(Stored data entries)

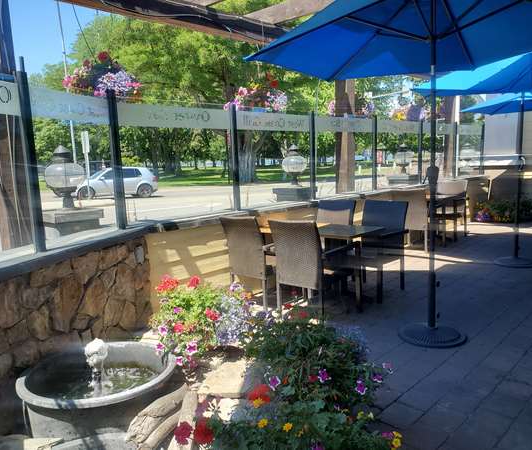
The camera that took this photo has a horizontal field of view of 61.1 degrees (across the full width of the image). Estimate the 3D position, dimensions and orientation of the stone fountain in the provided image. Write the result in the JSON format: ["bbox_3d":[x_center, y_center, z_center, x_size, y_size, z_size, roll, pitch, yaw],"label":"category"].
[{"bbox_3d":[-0.887,0.901,2.454,0.830,0.490,0.830,-5,9,-22],"label":"stone fountain"}]

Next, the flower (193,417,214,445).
[{"bbox_3d":[-0.241,0.797,1.740,0.080,0.080,0.065,-4,8,-9],"label":"flower"}]

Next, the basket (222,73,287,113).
[{"bbox_3d":[-0.134,-1.611,5.481,0.660,0.520,0.700,-2,8,0],"label":"basket"}]

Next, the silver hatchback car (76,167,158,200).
[{"bbox_3d":[-7.250,-2.058,21.424,4.220,1.490,1.790,-5,9,-17],"label":"silver hatchback car"}]

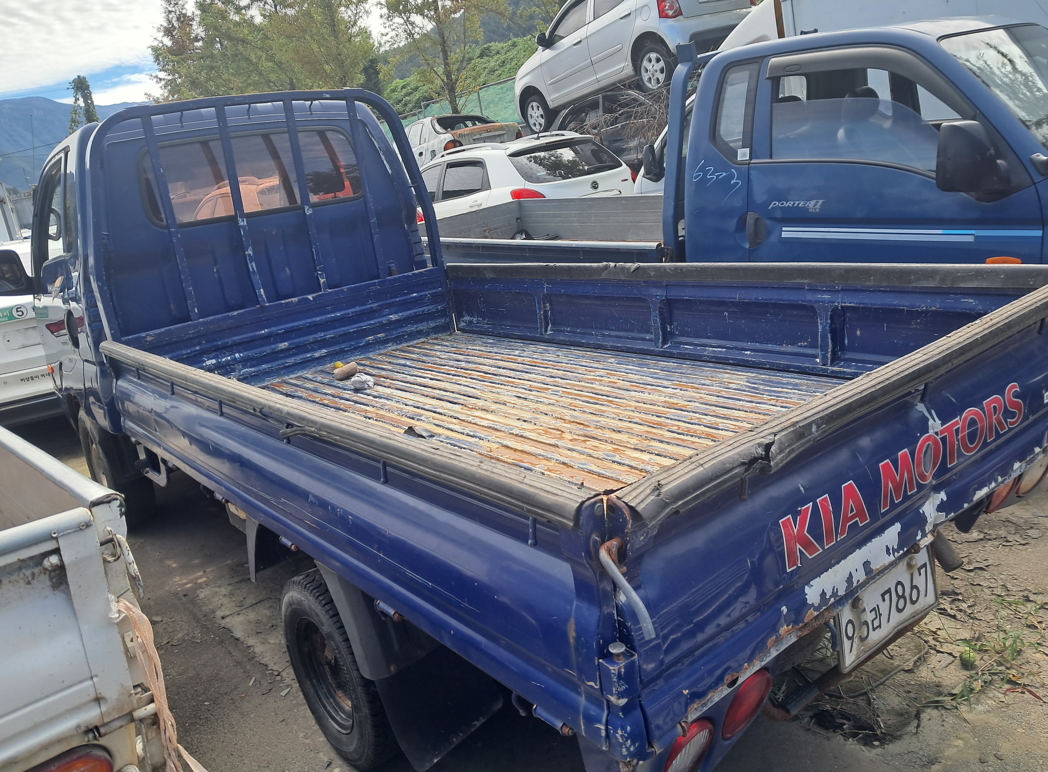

- [TASK DESCRIPTION]
What is needed is an exact repeat of the records, with every picture left out.

- [OUTPUT OF THE TASK]
The camera that took this photo has a horizontal field of view of 61.1 degrees (across the full width of the image). Estimate the 3D position, dimensions and orientation of the stone fountain in the provided image. Write the result in the JSON format: ["bbox_3d":[x_center, y_center, z_center, x_size, y_size, z_size, roll, pitch, yaw],"label":"category"].
[{"bbox_3d":[-0.887,0.901,2.454,0.830,0.490,0.830,-5,9,-22],"label":"stone fountain"}]

Next, the flower (193,417,214,445).
[{"bbox_3d":[-0.241,0.797,1.740,0.080,0.080,0.065,-4,8,-9],"label":"flower"}]

Next, the basket (222,73,287,113).
[{"bbox_3d":[-0.134,-1.611,5.481,0.660,0.520,0.700,-2,8,0],"label":"basket"}]

Next, the silver hatchback car (76,167,158,200).
[{"bbox_3d":[-7.250,-2.058,21.424,4.220,1.490,1.790,-5,9,-17],"label":"silver hatchback car"}]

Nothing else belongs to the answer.